# Salsa, chutney or sauce, cranberry, you choose



## LEFSElover (Nov 20, 2004)

*TEXAS CRANBERRY CHUTNEY

2 (8-oz) cans crushed pineapple
1 (16-oz) can whole cranberry sauce
1/4 C firmly packed brown sugar
1/2 t ground ginger (dried or fresh grated fine)
1/4 t salt
1 to 2 jalapeno peppers, seeded then minced
3 green onions, sliced on the diagonal

Put cans of pineapple in sauce pan and reduce the liquid until almost gone, not burning the pineapple though, so be careful and watch it.  When reduced, add next 4 ingredients and cook over medium heat to a boil. Reduce heat to low, and simmer, stirring often until thickened.
Remove from heat, and stir in jalapeno and green onions. Cover and chill until ready to serve.

Amaretto Cranberry Salsa
2 cups, sugar 
1/4 t salt 
1 cup water 
2 packages bagged cranberries 
1/3 cup, orange jam *or 1 T orange juice concentrate
1 lemon (juice only) 
1/2 cup sliced (no skin) almonds
1/3 cup, Amaretto  

Sugar, salt and water to a boil in a saucepan.

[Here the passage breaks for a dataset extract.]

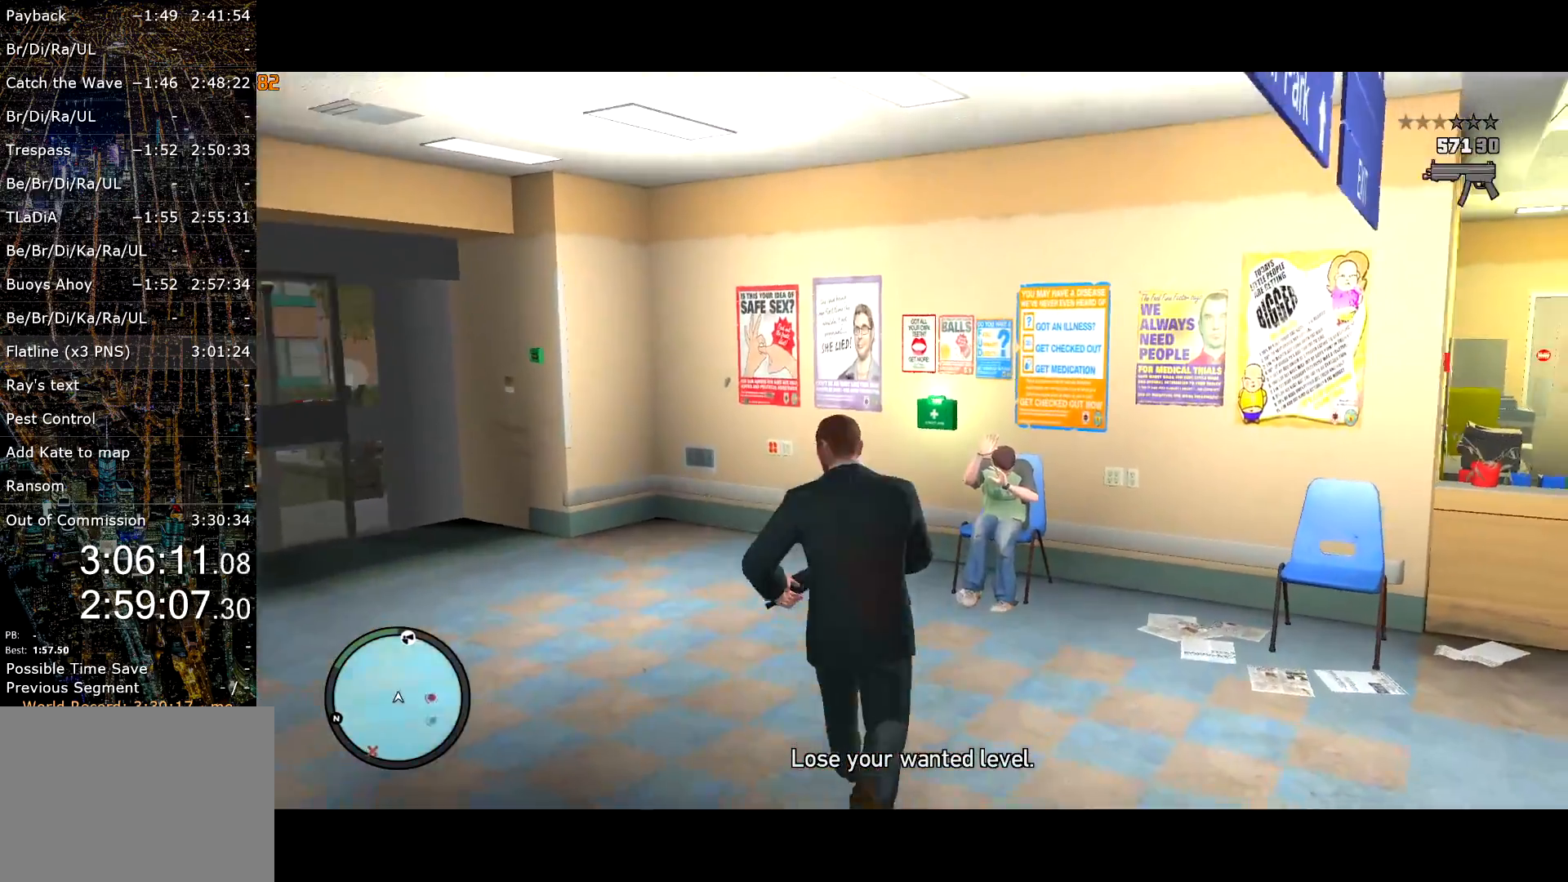
{"keys": ["shift", "w"], "mouse": [], "events": [[50, "mouse_wheel_down", "down"], [100, "d", "down"], [150, "d", "up"], [317, "mouse_wheel_down", "up"]]}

Simmer 5 minutes. Add cranberries and cook 5 minutes, until they start to pop. Remove pan from heat, then stir in the jam OR concentrate and lemon juice.  Stir.  When cool, add the almonds and Amaretto. A dollop of this on a turkey sandwich with lettuce and mayo is wonderful	*[/url]


----------



## middie (Nov 20, 2004)

oh yum on both recipes !


----------